Provided entries:
═══
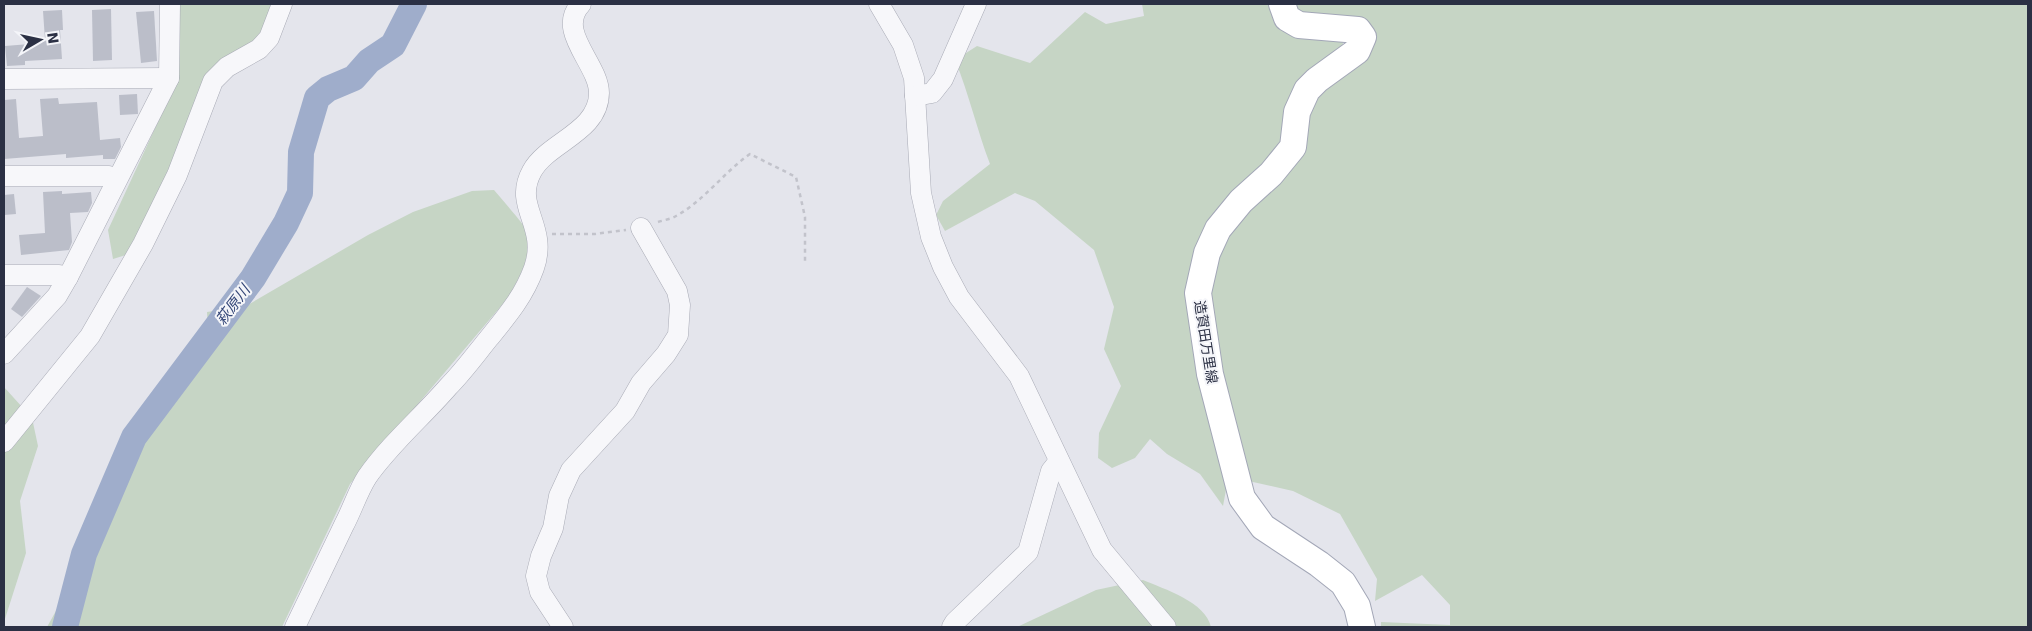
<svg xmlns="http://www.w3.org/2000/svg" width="2032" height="631" font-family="'DejaVu Sans','Noto Sans JP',sans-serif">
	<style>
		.green { fill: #c6d5c5 }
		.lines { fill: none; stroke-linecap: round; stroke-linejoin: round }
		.river { stroke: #9fadcb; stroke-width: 26 }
		.building { fill: #bbbec9 }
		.minor-casing { stroke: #a9abb6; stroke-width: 21 }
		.major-casing { stroke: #a3a7b7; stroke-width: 28 }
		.path { stroke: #c2c3cb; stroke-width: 2.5; stroke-dasharray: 4 4; stroke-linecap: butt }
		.minor { stroke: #f7f7fa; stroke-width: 20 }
		.major { stroke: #fff; stroke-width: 26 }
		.labels { text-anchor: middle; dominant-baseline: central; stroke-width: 4; stroke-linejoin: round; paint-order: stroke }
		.street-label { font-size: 14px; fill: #2b3044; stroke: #f4f5f9 }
		.water-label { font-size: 15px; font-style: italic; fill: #354778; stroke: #f4f5f9 }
	</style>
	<rect width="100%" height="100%" fill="#e4e5ec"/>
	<g class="green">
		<path d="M 178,4 L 279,4 L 267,33 L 213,74 L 162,196 L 129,254 L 113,259 L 108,230 L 175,85 Z"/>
		<path d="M 1142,4 L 1279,4 L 1344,39 L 1341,51 L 1284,147 L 1195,261 L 1228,479 L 1223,506 L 1200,474 L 1167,454 L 1150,439 L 1135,458 L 1112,468 L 1098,458 L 1099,433 L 1121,386 L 1104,349 L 1114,307 L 1094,250 L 1035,201 L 1015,193 L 945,231 L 936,215 L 943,201 L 990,164 C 977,130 969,94 955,60 L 977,46 L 1030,63 L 1085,12 L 1106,24 L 1144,16 Z"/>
		<path d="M 1287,4 L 2028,4 L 2028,627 L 1381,627 L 1381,622 L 1450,625 L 1450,605 L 1422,575 L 1375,601 L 1377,579 L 1340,514 L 1293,491 L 1244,480 L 1205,293 L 1213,255 L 1302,113 L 1365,47 L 1301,20 Z"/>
		<path d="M 494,190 C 504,202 515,214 524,226 C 538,248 518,280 507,299 L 350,484 L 282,627 L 47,627 L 86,557 L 142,406 L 209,348 L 207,312 L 246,306 L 368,235 L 413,212 L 472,191 Z"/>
		<path d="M 4,387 L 32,418 L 38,446 L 20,501 L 26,553 L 4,622 Z"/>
		<path d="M 1143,580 C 1164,589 1206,602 1211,627 L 1017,627 L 1096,590 Z"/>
	</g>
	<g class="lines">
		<path class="river" d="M 65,627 L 84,554 L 134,437 L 253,278 L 286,223 L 300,193 L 301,152 L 317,98 L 328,89 L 354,78 L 369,61 L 393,45 L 414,4"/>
	</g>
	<g class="building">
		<path d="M 111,9 L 112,60 L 93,61 L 92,10 Z"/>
		<path d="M 62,10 L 63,30 L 60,30 L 62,59 L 25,61 L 25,65 L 7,66 L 5,46 L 42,43 L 42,40 L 45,40 L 43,11 Z"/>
		<path d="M 154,11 L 157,61 L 141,63 L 136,12 Z"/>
		<path d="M 137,94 L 138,114 L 120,115 L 119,95 Z"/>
		<path d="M 58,98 L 59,104 L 97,102 L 100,140 L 120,138 L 121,147 L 115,159 L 103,159 L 103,155 L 66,158 L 66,154 L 4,159 L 4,100 L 16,99 L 19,138 L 43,136 L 40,99 Z"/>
		<path d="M 62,191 L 62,194 L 91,192 L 92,203 L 88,212 L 70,213 L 72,242 L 69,250 L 21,255 L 19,235 L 45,233 L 43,192 Z"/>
		<path d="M 14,194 L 16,214 L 4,215 L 4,195 Z"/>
		<path d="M 27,287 L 41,296 L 22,317 L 11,309 Z"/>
	</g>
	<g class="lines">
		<defs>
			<g id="minor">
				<path d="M 879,4 L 903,45 L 914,78 L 921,193 L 931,237 L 943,267 L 959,297 L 1019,376 L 1102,550 L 1166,627"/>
				<path d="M 4,79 L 169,78"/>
				<path d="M 915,96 L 932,93 L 943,79 L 976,4"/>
				<path d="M 4,176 L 109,176 L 117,179"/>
				<path d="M 4,275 L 59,275 L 68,277"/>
				<path d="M 4,354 L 57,296 L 68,277 L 169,78 L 170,4"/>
				<path d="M 4,442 L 90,336 L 143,244 L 177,175 L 213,81 L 227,67 L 259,49 L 269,38 L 282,4"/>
				<path d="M 295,627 C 311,593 328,559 344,525 C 352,510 358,491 367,477 C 390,444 422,417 448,387 C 463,372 476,354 489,338 C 507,316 524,296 534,268 C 549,225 512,207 532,171 C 548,142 599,132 599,93 C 599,64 555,31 581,4"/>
				<path d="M 563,627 L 540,592 L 536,576 L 541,556 L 553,528 L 559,496 L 571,470 L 625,411 L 641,383 L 666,354 L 678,335 L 680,305 L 677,291 L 641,228"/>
				<path d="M 952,627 L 955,622 L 1028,552 L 1051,471 L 1059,461"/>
			</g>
			<path id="major" d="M 1282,4 L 1287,18 L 1299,25 L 1358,30 L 1363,37 L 1357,51 L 1317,80 L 1307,90 L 1297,112 L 1293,147 L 1271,174 L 1241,201 L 1218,229 L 1207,253 L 1198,293 L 1210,374 L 1242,498 L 1263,527 L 1319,564 L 1343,583 L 1357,606 L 1362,627"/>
		</defs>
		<use href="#minor" class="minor-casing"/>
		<use href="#major" class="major-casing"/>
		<g class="path">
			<path d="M 658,222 C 664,220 671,219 676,216 C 704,201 724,172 750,154 L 796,177 L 805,217 L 805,261"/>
			<path d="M 552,234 L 595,234 L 626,230"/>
		</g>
		<use href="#minor" class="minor"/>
		<use href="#major" class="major"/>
	</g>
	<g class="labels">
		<g class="street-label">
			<text transform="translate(1206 342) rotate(81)">造賀田万里線</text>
		</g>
		<g class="water-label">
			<text transform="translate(233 305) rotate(-53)">萩原川</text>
		</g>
	</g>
	<rect width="2032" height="631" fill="none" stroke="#2b3044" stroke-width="10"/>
	<g transform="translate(40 40) rotate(81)" stroke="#f4f5f9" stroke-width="4" paint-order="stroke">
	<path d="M0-4L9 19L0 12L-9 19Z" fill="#2b3044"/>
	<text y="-8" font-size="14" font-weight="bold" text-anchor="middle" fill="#2b3044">N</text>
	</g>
</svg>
═══
Activity:
Report all lines in the records that include the string "labels".

Expected answer:
		.labels { text-anchor: middle; dominant-baseline: central; stroke-width: 4; stroke-linejoin: round; paint-order: stroke }
	<g class="labels">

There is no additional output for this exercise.